* Page excerpt
━━━━━━

Synthesis and photovoltaic properties of organic photosensitizer using D-π-D type 4, 5-diazafluorene ligand and derivatives for efficient dye-sensitized solar cell


Cebeci C., Kilicarslan F. , Gurbuz O. , Firat Y. , Okutan M. , Erden İ.

Dyes and Pigments, vol.134, pp.77-82, 2016 (Journal Indexed in SCI Expanded) identifier identifier

  • Publication Type: Article / Article
  • Volume: 134
  • Publication Date: 2016
  • Doi Number: 10.1016/j.dyepig.2016.06.048
  • Journal Name: Dyes and Pigments
  • Journal Indexes: Science Citation Index Expanded, Scopus
  • Page Numbers: pp.77-82
  • Keywords: Dye-sensitized solar cell, Optical spectra, 4,5-Diazafluorene, Photovoltaic, Zinc and ruthenium complex, PERFORMANCE, COMPLEXES, BRIDGE

Abstract

© 2016 Elsevier LtdIn this paper, we synthesized and characterized ligand and complexes (Zn and Ru) and studied photovoltaic properties for dye-sensitized solar cells (DSSC) of new substances substituted with 4,5-Diazafluorene groups. The structural of the compounds were determined by FTIR, UV–Vis Spectrometer, H NMR, MS spectroscopic data and elemental analysis. The photovoltaic and electrochemical properties of these compounds were investigated and the applicability of these synthesized compounds in DSSCs as photosensitizers was studied. The photovoltaic cell efficiencies (PCE) of the devices were in the range of 0.580–2.015% under simulated AM 1.5 solar irradiation of 100 mW/cm2, and the highest open-circuit voltage (Voc) reached 0.34 V. When comparing the photovoltaic performance of the three DSSC devices, it seen that PCE assumes the following: DF-Ru > DF-Zn > DF. The PCE value of 2.015% (short photocurrent density, Jsc = 18.82 mA/cm2, Voc = 0.34 V, and fill factor, FF = 0.315) was obtained with a DSSC based on DF-Ru under AM irradiation (100 mW/cm2). DSSC based on DF-Zn produced efficiency of 1.430% whereas DSSC based DF exhibited the device performance with efficiency of 0.580% under illumination. These results suggest that DF-Zn and DF-Ru complexes displayed better photovoltaic activity than pure DF under visible light irradiation.

━━━━━━

* Record extracts
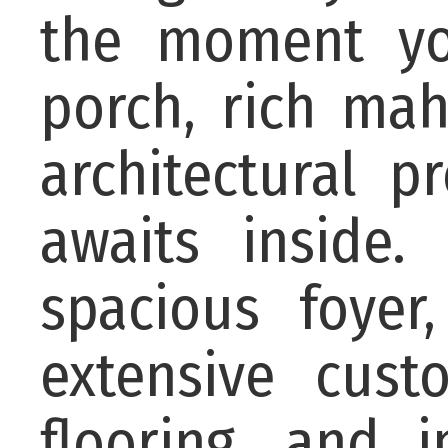
the moment you
porch, rich mah
architectural 
awaits inside.
spacious foyer
extensive cus
flooring, and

━━━━━━

* Directions
A – Translate this sentence from the dye-sensitized solar cell page into Spanish: "These results suggest that DF-Zn and DF-Ru complexes displayed better photovoltaic activity than pure DF under visible light irradiation."
B – Rewrite the dye-sensitized solar cell page between "Synthesis and photovoltaic" and "M. , Erden İ.", inclusive, putting "binding molecule" in place of "ligand".
C – According to the dye-sensitized solar cell page, what was the highest open-circuit voltage (Voc) the devices reached?

* Answers for this exercise
A – Estos resultados sugieren que los complejos DF-Zn y DF-Ru mostraron una mejor actividad fotovoltaica que el DF puro bajo irradiación con luz visible.

B –
Synthesis and photovoltaic properties of organic photosensitizer using D-π-D type 4, 5-diazafluorene binding molecule and derivatives for efficient dye-sensitized solar cell


Cebeci C., Kilicarslan F. , Gurbuz O. , Firat Y. , Okutan M. , Erden İ.

C – 0.34 V